Despite some miniscule improvement where he appeared to be moving one of his legs mid-week, Noah refused to eat or drink. They offered him every type of food imaginable and rehydrated him at one point with subcutaneous fluids but there was no visible signs that his condition would get better. His hind legs were cold to the touch and his little paw pads were discolored. The girls visited him on Thursday and spent time trying to engage him and just cuddling him.
On Friday, Abby and I went for a visit, fully prepared to leave him for the weekend and hope for some improvement. However, we knew immediately that things were dramatically worse. They let us have a private room and a blanket and he simply laid on the floor. Occasionally, he might try to move and became visibly agitated, mewing and crying. He never purred, even when Abby laid down with him. He just seemed weary and tired of fighting.
As we began to realize that Noah was declining drastically, we spoke both with the head tech who had been taking care of him and the other doctor in the office; unfortunately, our regular veterinarian was at a conference. They suggested we do a round of bloodwork to check for any other health issues. When that came back, his kidney numbers were off the charts. A physical exam revealed a preexisting heart murmur was now “significant”. With that information and his behavior and his physical condition, we knew that there was not going to be a miraculous recovery. He would be unable to walk or have control over his bodily functions. We couldn’t be sure that he was not in pain. He was weak from not eating or drinking. It was time to let him go.
We made the phone call for Trever and Sarah to join us, and Noah was sedated with Abby by his side.
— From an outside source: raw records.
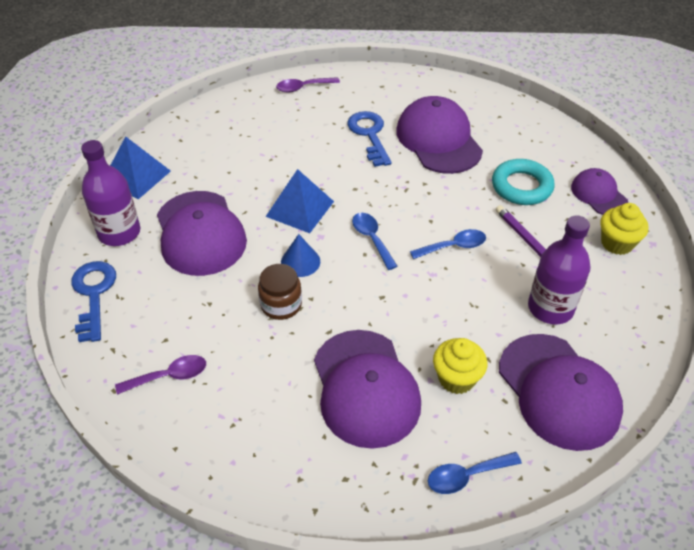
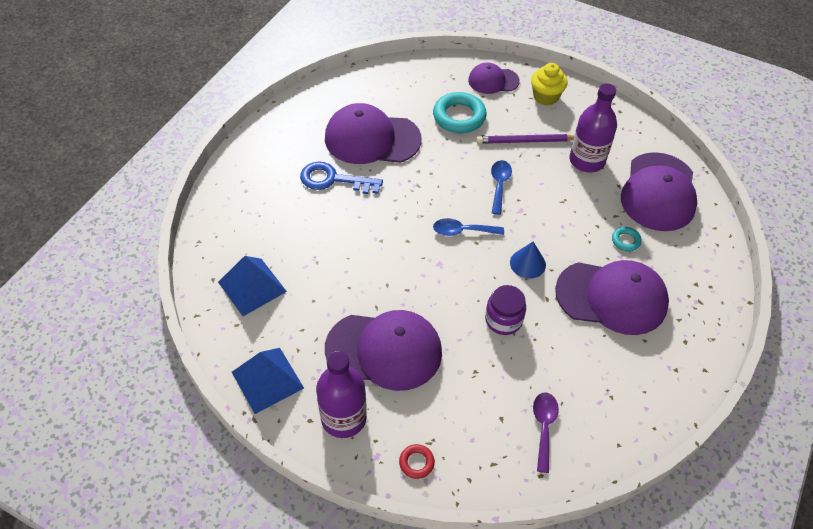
camera: 65 degrees left, 5 degrees up
blue key [71,261,116,342] -> red ring [399,444,435,479]
brown jar [258,264,302,320] -> purple jar [485,285,526,335]
blue pyramid [266,169,334,233] -> blue pyramid moved to [218,256,287,316]
purple spoon [276,77,340,92] -> none
blue cone [281,234,320,277] -> blue cone moved to [510,242,546,279]
blue spoon [428,452,522,494] -> none
yellow cupcake [433,338,487,394] -> turquoise ring [612,227,642,251]
purple cap [499,334,623,451] -> purple cap turned 105 degrees clockwise [621,152,697,231]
She talked to him and petted him even as he was moved onto the exam table and the final injection was administered. Our sweet little cat passed away peacefully around 5 p.m. on Friday, February 11th.
Although it was an extremely difficult week, I do not regret those days. We hoped, we prayed, we begged, and we waited. We didn’t skip to the bad part even though that would have been easier emotionally, physically, and even financially. We are still waiting through this latest crisis with Finn. Thankfully, he has started eating a little bit and we will monitor his situation through the weekend.
Waiting is a part of life; how we do it is up to us. But waiting, while it is stressful, can also be sacred. RIP Noah….thank you for being a loving companion, providing us with eight years of wonderful memories, and letting us wait with you.